With one of VSAC's core attractions being the Craftsman's Room where DIYers get to showcase their stuff, there's simply no telling what all attendees will see - and be able to listen to. Watch for more coverage here as well as Stereophile's blogs where Steve Mejias and Jason Victor Serinius too stand by to update info as it comes in. No sooner spoken than the next announcement rolled in.


Eficion LLC, a start-up audiophile loudspeaker maker, would be showing speakers with a honeycomb structured aluminum ribbon tweeter housed in laminated bamboo. "Our woofer is a breakthrough as well, employing an innovative copper shorting ring and damping coil to reduce bass distortion and tighten the bass response. Or own matching stand is constructed out of heavy duty MDF with rubber balls for the loudspeaker to rest on. Internal components include Mundorf M-cap Supreme capacitors for crossovers, Teflon insulated OCC cable for interconnections and even the port is made of aluminum instead of plastic."

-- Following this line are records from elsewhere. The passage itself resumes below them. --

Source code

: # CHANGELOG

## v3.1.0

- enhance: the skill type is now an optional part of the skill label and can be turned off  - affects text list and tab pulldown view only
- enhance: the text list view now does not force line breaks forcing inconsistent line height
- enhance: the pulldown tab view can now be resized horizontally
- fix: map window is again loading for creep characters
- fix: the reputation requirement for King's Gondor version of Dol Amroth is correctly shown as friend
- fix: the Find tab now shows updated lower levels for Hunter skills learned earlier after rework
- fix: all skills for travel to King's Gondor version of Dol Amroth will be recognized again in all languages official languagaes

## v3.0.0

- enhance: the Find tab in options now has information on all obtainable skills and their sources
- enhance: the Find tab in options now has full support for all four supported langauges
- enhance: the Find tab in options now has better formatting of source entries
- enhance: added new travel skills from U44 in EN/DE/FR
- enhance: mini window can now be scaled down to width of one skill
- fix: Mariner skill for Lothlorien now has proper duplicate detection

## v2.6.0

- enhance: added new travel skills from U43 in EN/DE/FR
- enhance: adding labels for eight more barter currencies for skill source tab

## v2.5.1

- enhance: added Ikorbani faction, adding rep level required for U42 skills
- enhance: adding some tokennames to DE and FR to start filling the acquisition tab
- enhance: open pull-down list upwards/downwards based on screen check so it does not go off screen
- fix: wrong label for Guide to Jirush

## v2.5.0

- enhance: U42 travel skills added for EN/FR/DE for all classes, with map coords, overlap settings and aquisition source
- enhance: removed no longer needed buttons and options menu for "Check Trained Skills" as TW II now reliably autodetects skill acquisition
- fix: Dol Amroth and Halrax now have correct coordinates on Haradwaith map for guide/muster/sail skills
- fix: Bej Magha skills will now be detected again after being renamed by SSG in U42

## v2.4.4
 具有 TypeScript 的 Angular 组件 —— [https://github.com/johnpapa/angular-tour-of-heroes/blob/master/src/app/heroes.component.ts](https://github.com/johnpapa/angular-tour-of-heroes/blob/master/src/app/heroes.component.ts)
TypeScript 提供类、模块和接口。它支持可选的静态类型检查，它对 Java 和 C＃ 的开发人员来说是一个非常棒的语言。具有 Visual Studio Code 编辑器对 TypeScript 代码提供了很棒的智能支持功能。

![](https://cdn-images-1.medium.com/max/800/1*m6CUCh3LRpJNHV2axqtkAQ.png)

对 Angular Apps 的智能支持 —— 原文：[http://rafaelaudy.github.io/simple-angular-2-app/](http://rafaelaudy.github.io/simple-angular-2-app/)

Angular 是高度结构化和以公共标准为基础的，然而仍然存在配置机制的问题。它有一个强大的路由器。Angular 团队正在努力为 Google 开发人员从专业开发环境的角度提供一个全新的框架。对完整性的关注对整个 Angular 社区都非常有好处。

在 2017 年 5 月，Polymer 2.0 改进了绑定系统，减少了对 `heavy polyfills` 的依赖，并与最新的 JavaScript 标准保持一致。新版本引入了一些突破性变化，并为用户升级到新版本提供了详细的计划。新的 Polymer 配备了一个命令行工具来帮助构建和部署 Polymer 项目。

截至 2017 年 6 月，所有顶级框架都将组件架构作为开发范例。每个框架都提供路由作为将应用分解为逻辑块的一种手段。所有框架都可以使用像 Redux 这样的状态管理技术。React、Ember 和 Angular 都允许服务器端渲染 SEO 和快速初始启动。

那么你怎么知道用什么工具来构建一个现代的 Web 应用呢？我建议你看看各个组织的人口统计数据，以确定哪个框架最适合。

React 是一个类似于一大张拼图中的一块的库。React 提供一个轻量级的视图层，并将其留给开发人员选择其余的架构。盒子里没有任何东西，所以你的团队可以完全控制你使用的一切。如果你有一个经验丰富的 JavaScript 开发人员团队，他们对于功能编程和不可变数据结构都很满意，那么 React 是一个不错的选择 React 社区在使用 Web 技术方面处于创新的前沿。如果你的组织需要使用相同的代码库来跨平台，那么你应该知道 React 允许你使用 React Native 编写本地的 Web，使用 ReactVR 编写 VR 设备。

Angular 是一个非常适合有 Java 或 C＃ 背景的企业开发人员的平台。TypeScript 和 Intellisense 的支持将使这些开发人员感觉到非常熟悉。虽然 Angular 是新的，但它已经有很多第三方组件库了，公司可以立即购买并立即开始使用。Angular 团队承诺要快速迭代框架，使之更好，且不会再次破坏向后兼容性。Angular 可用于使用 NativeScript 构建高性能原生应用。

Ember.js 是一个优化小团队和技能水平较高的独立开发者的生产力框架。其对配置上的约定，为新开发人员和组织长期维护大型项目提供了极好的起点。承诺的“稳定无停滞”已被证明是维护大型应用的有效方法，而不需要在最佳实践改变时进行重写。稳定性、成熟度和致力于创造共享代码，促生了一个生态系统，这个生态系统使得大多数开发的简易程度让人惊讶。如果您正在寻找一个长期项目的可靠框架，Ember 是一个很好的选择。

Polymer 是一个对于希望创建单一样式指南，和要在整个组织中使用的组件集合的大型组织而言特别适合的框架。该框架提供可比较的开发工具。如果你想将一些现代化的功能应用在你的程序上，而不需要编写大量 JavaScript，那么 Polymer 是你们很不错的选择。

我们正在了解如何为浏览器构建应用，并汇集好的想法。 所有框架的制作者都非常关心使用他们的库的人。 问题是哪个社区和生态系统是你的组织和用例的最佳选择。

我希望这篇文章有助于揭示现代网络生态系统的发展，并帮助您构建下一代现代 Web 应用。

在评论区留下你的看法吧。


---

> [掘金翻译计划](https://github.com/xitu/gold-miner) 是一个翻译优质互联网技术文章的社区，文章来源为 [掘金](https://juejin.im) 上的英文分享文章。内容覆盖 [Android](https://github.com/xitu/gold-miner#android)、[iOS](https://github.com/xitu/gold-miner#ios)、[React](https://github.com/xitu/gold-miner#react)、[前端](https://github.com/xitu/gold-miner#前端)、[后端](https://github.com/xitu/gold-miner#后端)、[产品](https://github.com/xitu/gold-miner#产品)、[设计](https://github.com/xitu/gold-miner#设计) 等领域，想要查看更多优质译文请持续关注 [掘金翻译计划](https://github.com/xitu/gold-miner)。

And how about those seminars? From ABCs of Electrical/Electronic Measurements with Charles King to Vacuum Tubes - NOS vs. Current Production by Charlie Kittleson; Turntable Setup Clinic with Kurt Doslu to Tubes & Transformers with Oliver Archut and many more, attendees are expected to - um, bring brains and note books. Yep, this is a hands-on event organized like a temporary uni campus. Good stuff!